Goal. Retype the following lines of data exactly, with every character unchanged.
## BEGIN Records supplied
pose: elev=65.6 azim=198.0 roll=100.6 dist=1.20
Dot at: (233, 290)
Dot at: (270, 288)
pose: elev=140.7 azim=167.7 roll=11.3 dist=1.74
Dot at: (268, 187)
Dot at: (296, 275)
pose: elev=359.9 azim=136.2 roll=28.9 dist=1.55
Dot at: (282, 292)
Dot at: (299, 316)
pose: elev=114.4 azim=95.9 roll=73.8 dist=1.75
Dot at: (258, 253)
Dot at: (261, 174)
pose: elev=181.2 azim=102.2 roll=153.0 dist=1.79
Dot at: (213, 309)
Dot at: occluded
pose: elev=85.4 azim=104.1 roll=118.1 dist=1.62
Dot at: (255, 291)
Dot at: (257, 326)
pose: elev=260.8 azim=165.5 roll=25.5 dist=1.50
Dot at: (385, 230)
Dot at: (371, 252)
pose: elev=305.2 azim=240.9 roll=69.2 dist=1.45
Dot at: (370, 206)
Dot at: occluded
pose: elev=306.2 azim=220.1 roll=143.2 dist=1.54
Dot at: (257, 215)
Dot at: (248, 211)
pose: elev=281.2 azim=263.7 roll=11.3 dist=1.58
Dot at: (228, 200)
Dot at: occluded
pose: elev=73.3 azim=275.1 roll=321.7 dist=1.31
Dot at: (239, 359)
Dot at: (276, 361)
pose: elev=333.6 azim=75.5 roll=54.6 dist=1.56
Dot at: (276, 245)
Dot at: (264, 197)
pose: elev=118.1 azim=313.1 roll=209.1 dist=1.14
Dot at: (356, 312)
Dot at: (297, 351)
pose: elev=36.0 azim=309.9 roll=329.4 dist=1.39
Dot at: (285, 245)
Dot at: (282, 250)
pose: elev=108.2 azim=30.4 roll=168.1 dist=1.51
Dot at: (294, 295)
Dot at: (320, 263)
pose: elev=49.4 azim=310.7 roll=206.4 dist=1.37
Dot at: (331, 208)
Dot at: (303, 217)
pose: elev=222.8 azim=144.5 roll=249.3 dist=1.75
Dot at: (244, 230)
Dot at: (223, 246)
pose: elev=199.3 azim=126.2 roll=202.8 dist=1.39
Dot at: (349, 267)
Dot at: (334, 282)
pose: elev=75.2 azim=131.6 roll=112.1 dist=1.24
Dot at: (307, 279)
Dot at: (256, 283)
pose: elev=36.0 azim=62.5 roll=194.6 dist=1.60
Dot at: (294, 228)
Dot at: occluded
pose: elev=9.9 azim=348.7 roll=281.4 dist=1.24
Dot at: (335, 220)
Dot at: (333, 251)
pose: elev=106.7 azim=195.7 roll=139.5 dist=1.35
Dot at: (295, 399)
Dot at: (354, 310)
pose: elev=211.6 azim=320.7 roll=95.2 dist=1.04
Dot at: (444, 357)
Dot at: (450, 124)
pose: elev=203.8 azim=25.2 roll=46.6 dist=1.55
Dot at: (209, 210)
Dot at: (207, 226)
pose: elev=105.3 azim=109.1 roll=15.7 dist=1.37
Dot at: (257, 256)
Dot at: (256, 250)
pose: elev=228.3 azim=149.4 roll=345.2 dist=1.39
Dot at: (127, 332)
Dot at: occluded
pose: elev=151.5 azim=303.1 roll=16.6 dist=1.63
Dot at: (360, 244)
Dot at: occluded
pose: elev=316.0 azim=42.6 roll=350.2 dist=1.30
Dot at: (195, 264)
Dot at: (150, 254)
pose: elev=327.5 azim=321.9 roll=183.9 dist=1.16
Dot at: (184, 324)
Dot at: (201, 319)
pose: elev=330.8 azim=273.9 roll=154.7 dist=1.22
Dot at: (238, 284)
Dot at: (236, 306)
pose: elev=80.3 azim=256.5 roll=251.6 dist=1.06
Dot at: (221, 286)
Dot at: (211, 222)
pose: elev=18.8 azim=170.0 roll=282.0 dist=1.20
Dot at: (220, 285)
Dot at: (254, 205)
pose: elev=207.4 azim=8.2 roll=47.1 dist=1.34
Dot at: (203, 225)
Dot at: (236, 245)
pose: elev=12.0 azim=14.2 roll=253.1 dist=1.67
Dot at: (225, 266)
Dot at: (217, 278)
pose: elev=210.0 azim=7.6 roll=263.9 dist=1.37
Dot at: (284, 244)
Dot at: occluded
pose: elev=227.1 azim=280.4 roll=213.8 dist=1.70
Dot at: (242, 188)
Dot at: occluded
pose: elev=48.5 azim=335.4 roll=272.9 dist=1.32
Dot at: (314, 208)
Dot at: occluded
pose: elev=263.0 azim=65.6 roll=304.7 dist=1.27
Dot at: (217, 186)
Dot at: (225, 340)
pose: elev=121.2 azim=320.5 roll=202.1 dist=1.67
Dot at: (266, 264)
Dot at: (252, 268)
## END Records supplied
Full solution.
pose: elev=65.6 azim=198.0 roll=100.6 dist=1.20
Dot at: (233, 290)
Dot at: (270, 288)
pose: elev=140.7 azim=167.7 roll=11.3 dist=1.74
Dot at: (268, 187)
Dot at: (296, 275)
pose: elev=359.9 azim=136.2 roll=28.9 dist=1.55
Dot at: (282, 292)
Dot at: (299, 316)
pose: elev=114.4 azim=95.9 roll=73.8 dist=1.75
Dot at: (258, 253)
Dot at: (261, 174)
pose: elev=181.2 azim=102.2 roll=153.0 dist=1.79
Dot at: (213, 309)
Dot at: occluded
pose: elev=85.4 azim=104.1 roll=118.1 dist=1.62
Dot at: (255, 291)
Dot at: (257, 326)
pose: elev=260.8 azim=165.5 roll=25.5 dist=1.50
Dot at: (385, 230)
Dot at: (371, 252)
pose: elev=305.2 azim=240.9 roll=69.2 dist=1.45
Dot at: (370, 206)
Dot at: occluded
pose: elev=306.2 azim=220.1 roll=143.2 dist=1.54
Dot at: (257, 215)
Dot at: (248, 211)
pose: elev=281.2 azim=263.7 roll=11.3 dist=1.58
Dot at: (228, 200)
Dot at: occluded
pose: elev=73.3 azim=275.1 roll=321.7 dist=1.31
Dot at: (239, 359)
Dot at: (276, 361)
pose: elev=333.6 azim=75.5 roll=54.6 dist=1.56
Dot at: (276, 245)
Dot at: (264, 197)
pose: elev=118.1 azim=313.1 roll=209.1 dist=1.14
Dot at: (356, 312)
Dot at: (297, 351)
pose: elev=36.0 azim=309.9 roll=329.4 dist=1.39
Dot at: (285, 245)
Dot at: (282, 250)
pose: elev=108.2 azim=30.4 roll=168.1 dist=1.51
Dot at: (294, 295)
Dot at: (320, 263)
pose: elev=49.4 azim=310.7 roll=206.4 dist=1.37
Dot at: (331, 208)
Dot at: (303, 217)
pose: elev=222.8 azim=144.5 roll=249.3 dist=1.75
Dot at: (244, 230)
Dot at: (223, 246)
pose: elev=199.3 azim=126.2 roll=202.8 dist=1.39
Dot at: (349, 267)
Dot at: (334, 282)
pose: elev=75.2 azim=131.6 roll=112.1 dist=1.24
Dot at: (307, 279)
Dot at: (256, 283)
pose: elev=36.0 azim=62.5 roll=194.6 dist=1.60
Dot at: (294, 228)
Dot at: occluded
pose: elev=9.9 azim=348.7 roll=281.4 dist=1.24
Dot at: (335, 220)
Dot at: (333, 251)
pose: elev=106.7 azim=195.7 roll=139.5 dist=1.35
Dot at: (295, 399)
Dot at: (354, 310)
pose: elev=211.6 azim=320.7 roll=95.2 dist=1.04
Dot at: (444, 357)
Dot at: (450, 124)
pose: elev=203.8 azim=25.2 roll=46.6 dist=1.55
Dot at: (209, 210)
Dot at: (207, 226)
pose: elev=105.3 azim=109.1 roll=15.7 dist=1.37
Dot at: (257, 256)
Dot at: (256, 250)
pose: elev=228.3 azim=149.4 roll=345.2 dist=1.39
Dot at: (127, 332)
Dot at: occluded
pose: elev=151.5 azim=303.1 roll=16.6 dist=1.63
Dot at: (360, 244)
Dot at: occluded
pose: elev=316.0 azim=42.6 roll=350.2 dist=1.30
Dot at: (195, 264)
Dot at: (150, 254)
pose: elev=327.5 azim=321.9 roll=183.9 dist=1.16
Dot at: (184, 324)
Dot at: (201, 319)
pose: elev=330.8 azim=273.9 roll=154.7 dist=1.22
Dot at: (238, 284)
Dot at: (236, 306)
pose: elev=80.3 azim=256.5 roll=251.6 dist=1.06
Dot at: (221, 286)
Dot at: (211, 222)
pose: elev=18.8 azim=170.0 roll=282.0 dist=1.20
Dot at: (220, 285)
Dot at: (254, 205)
pose: elev=207.4 azim=8.2 roll=47.1 dist=1.34
Dot at: (203, 225)
Dot at: (236, 245)
pose: elev=12.0 azim=14.2 roll=253.1 dist=1.67
Dot at: (225, 266)
Dot at: (217, 278)
pose: elev=210.0 azim=7.6 roll=263.9 dist=1.37
Dot at: (284, 244)
Dot at: occluded
pose: elev=227.1 azim=280.4 roll=213.8 dist=1.70
Dot at: (242, 188)
Dot at: occluded
pose: elev=48.5 azim=335.4 roll=272.9 dist=1.32
Dot at: (314, 208)
Dot at: occluded
pose: elev=263.0 azim=65.6 roll=304.7 dist=1.27
Dot at: (217, 186)
Dot at: (225, 340)
pose: elev=121.2 azim=320.5 roll=202.1 dist=1.67
Dot at: (266, 264)
Dot at: (252, 268)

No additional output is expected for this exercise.